In der Biografie von Niels Hintermann spielt Urs Kryenbühl eine ganz besondere Rolle. Weil der «Ürsel» vom Unteriberg SZ demselben Regionalverband angehört wie der in Bülach ZH aufgewachsene Niels, haben sich die beiden Speed-Spezialisten bereits in ihrer Kindheit packende Zweikämpfe geliefert.
«Wenn ich bei den JO-Rennen Niels sah, habe ich zu meinen Kollegen gesagt: ‹Schaut her, da kommt wieder der schnelle Slowene›», erinnert sich Kryenbühl. Hintergrund: Weil seine Mama Sonja aus der Region Kranjska Gora stammt, hat Niels als Bub einen slowenischen Rennanzug getragen. Die Beziehung zwischen Hintermann und Kryenbühl war in dieser Zeit nicht wirklich von Freundschaft geprägt. «Urs war in der Jugendzeit mein härtester Konkurrent, wir haben uns an der Spitze abgewechselt», gab Hintermann in einem Blick-Interview zu Protokoll.
Unerwartete Rückkehr
Im Dezember 2019 haben sich die beiden auch im Weltcup zu Höchstleistungen angestachelt: Bei der berüchtigten «Stelvio-» Abfahrt in Bormio gelang Kryenbühl als Zweiter hinter Dominik Paris erstmals der Sprung aufs Podest, Hintermann verbuchte im selben Rennen als Sechster seine bis dahin beste Platzierung in der Königsdisziplin. Zwölf Monate später raste Kryenbühl auf der «Stelvio» als Dritter erneut aufs Podium. Aber dann entwickelte sich seine Laufbahn in eine komplett andere Richtung als die Karriere von seinem Jugend-Rivalen. Während sich Hintermann mit zwei Siegen und vier weiteren Podestplätzen an der Abfahrts-Weltspitze etablieren konnte, wurde Kryenbühl vor allem durch zahlreiche schwere Verletzungen weit zurückgeworfen.
Seit seinem im Dezember 2022 erlittenen Kreuzbandriss hat der mittlerweile 30-Jährige kein Weltcuprennen mehr bestritten. Zeitweise hat nichts mehr darauf hingedeutet, dass der 1,72-Meter-Mann überhaupt noch einmal in den Ski-Zirkus zurückkehren würde – Kryenbühl hatte sich gedanklich immer mehr vom Rennsport entfernt und liess sich zum Masseur und Hypnotiseur ausbilden. In der finalen Phase vom letzten Winter wurde er dann aber doch noch einmal vom Rennfieber gepackt. Kryenbühel hat sein Comeback bei den Schweizer Meisterschaften in Davos gegeben, wo er als Vierter eine Medaille nur um zwei Hundertstel verpasst hat. «Nach diesem Rennen war mir klar, dass ich meine Rennfahrer-Karriere fortsetzen will.»
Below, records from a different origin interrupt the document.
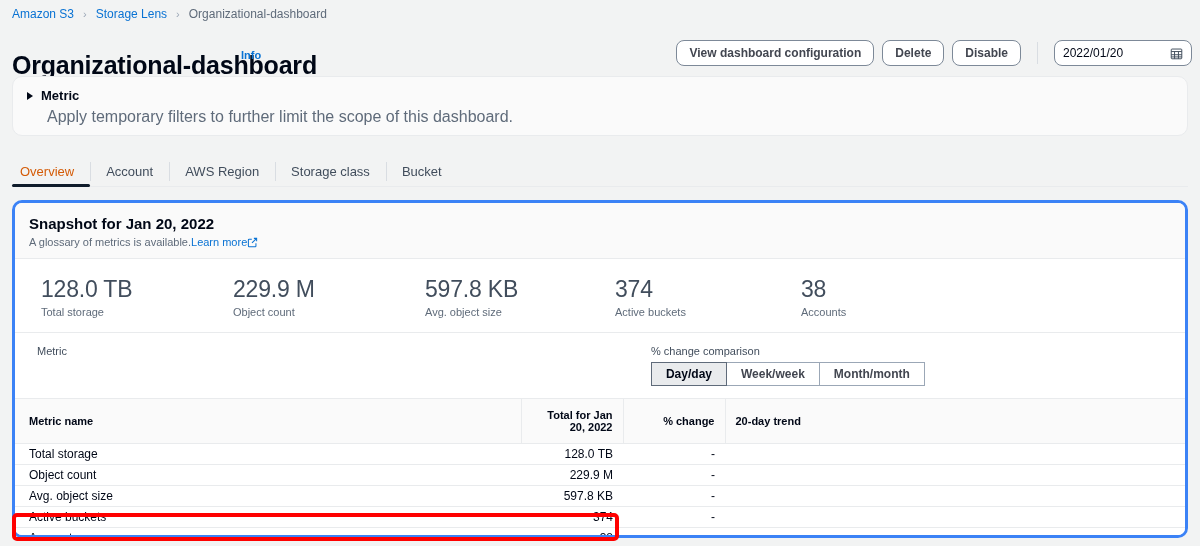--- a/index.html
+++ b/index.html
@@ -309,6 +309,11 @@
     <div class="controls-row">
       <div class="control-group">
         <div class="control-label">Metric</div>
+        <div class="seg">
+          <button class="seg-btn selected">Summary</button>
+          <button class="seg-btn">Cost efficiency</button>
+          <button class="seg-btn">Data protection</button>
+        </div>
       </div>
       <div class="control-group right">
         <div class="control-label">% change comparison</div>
Trainer prognostiziert die Rückkehr an die Weltspitze
Danach war es Konditionstrainer Ramon Zürcher, welcher den Körper des leidgeprüften Schwyzers in Top-Form brachte. Doch trotz konstant schnellen Zeiten in den Gletscher-Trainings in Saas Fee hat bis vor zwei Wochen wenig auf ein baldiges Weltcup-Comeback von Kryenbühl hingedeutet. Aufgrund der enormen Leistungsdichte im Swiss-Ski-Team waren kaum Startplätze frei. Nun könnte er aber ausgerechnet von der Leidensgeschichte von seinem speziellen Weggefährten profitieren.
Weil Niels Hintermann nach der Schock-Diagnose Lymphdrüsenkrebs für den kommenden Winter Forfait erklären musste, wird im Schweizer Abfahrtsteam ein Startplatz frei. «Somit wird Urs in den Trainings die teaminterne Qualifikation um die Weltcup-Plätze bestreiten können», bestätigt Abfahrts-Coach Vitus Lüönd. Der Übungsleiter gerät regelrecht ins Schwärmen, wenn er auf Kryenbühl angesprochen wird: «Urs hat sich in den letzten Monaten enorm stark entwickelt. Wenn er gesund bleibt, bin ich mir ziemlich sicher, dass er den Anschluss an die Weltspitze wieder herstellen kann.»
Diese Geschichte ist ein besonderer Beleg dafür, wie schnell sich im Leben alles drehen kann: Während der von vielen abgeschriebene Urs Kryenbühl plötzlich wieder Weltcup-Chancen hat, kämpft Niels Hintermann acht Monate nach seinem glorreichen Triumph bei der Abfahrt in Kvitfjell mit einer Chemotherapie gegen diesen verfluchten Krebs.